Amity University, Mumbai
- Type: Private
- Established: 2014
- Affiliations: University Grants Commission
- President: Dr. Aseem Chauhan
- Vice-Chancellor: Dr. Aruni Wilson Santhosh Kumar
- Location: Navi Mumbai, Maharashtra, India 18°55′54″N 73°09′37″E﻿ / ﻿18.9316079°N 73.1601956°E
- Website: amity.edu/mumbai/

= Amity University, Mumbai =

Private University in India

Amity University, Mumbai (AUM) is a private university located in Bhatan Village of Panvel, Maharashtra, India. It was established in 2014 by the Ritnand Balved Education Foundation.

==Recognition==
It is a State-Private University, established under Government of Maharashtra Act No. 13 of 2014 and is recognised by the University Grants Commission.

== Campus ==
The campus of the university is located in the village Bhatan at Raigad district.
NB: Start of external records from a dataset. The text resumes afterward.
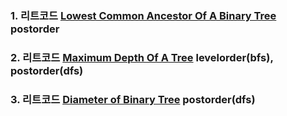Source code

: ### 1. 리트코드 [Lowest Common Ancestor Of A Binary Tree](https://leetcode.com/problems/lowest-common-ancestor-of-a-binary-tree/description/) postorder

### 2. 리트코드 [Maximum Depth Of A Tree](https://leetcode.com/problems/maximum-depth-of-binary-tree/description/) levelorder(bfs), postorder(dfs)

### 3. 리트코드 [Diameter of Binary Tree](https://leetcode.com/problems/diameter-of-binary-tree/description/) postorder(dfs)
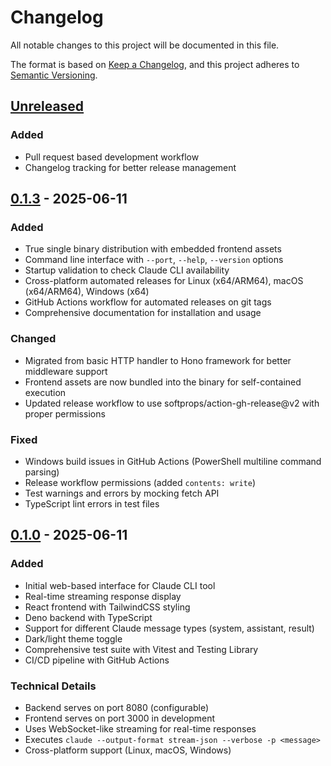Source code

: # Changelog

All notable changes to this project will be documented in this file.

The format is based on [Keep a Changelog](https://keepachangelog.com/en/1.0.0/),
and this project adheres to [Semantic Versioning](https://semver.org/spec/v2.0.0.html).

## [Unreleased]

### Added

- Pull request based development workflow
- Changelog tracking for better release management

## [0.1.3] - 2025-06-11

### Added

- True single binary distribution with embedded frontend assets
- Command line interface with `--port`, `--help`, `--version` options
- Startup validation to check Claude CLI availability
- Cross-platform automated releases for Linux (x64/ARM64), macOS (x64/ARM64), Windows (x64)
- GitHub Actions workflow for automated releases on git tags
- Comprehensive documentation for installation and usage

### Changed

- Migrated from basic HTTP handler to Hono framework for better middleware support
- Frontend assets are now bundled into the binary for self-contained execution
- Updated release workflow to use softprops/action-gh-release@v2 with proper permissions

### Fixed

- Windows build issues in GitHub Actions (PowerShell multiline command parsing)
- Release workflow permissions (added `contents: write`)
- Test warnings and errors by mocking fetch API
- TypeScript lint errors in test files

## [0.1.0] - 2025-06-11

### Added

- Initial web-based interface for Claude CLI tool
- Real-time streaming response display
- React frontend with TailwindCSS styling
- Deno backend with TypeScript
- Support for different Claude message types (system, assistant, result)
- Dark/light theme toggle
- Comprehensive test suite with Vitest and Testing Library
- CI/CD pipeline with GitHub Actions

### Technical Details

- Backend serves on port 8080 (configurable)
- Frontend serves on port 3000 in development
- Uses WebSocket-like streaming for real-time responses
- Executes `claude --output-format stream-json --verbose -p <message>`
- Cross-platform support (Linux, macOS, Windows)

[Unreleased]: https://github.com/sugyan/claude-code-webui/compare/v0.1.3...HEAD
[0.1.3]: https://github.com/sugyan/claude-code-webui/compare/v0.1.0...v0.1.3
[0.1.0]: https://github.com/sugyan/claude-code-webui/releases/tag/v0.1.0
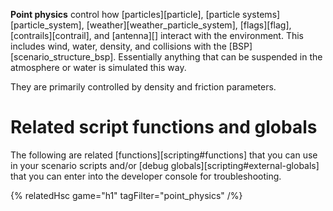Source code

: **Point physics** control how [particles][particle], [particle systems][particle_system], [weather][weather_particle_system], [flags][flag], [contrails][contrail], and [antenna][] interact with the environment. This includes wind, water, density, and collisions with the [BSP][scenario_structure_bsp]. Essentially anything that can be suspended in the atmosphere or water is simulated this way.

They are primarily controlled by density and friction parameters.

# Related script functions and globals
The following are related [functions][scripting#functions] that you can use in your scenario scripts and/or [debug globals][scripting#external-globals] that you can enter into the developer console for troubleshooting.

{% relatedHsc game="h1" tagFilter="point_physics" /%}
It includes indoor and outdoor sports facilities, and residential accommodation for staffs and students.

==Academics==
The university offers academic programs in the various fields, at both undergraduate and postgraduate levels including honors levels, besides offering doctoral degrees in several disciplines. T

=== Notable Alumni ===
- Dev Joshi – Television actor, widely recognized for his lead title role in the Baalveer franchise.
- Kulpreet Yadav – Indian novelist, screenwriter, and actor known for his contributions to contemporary literature and cinema.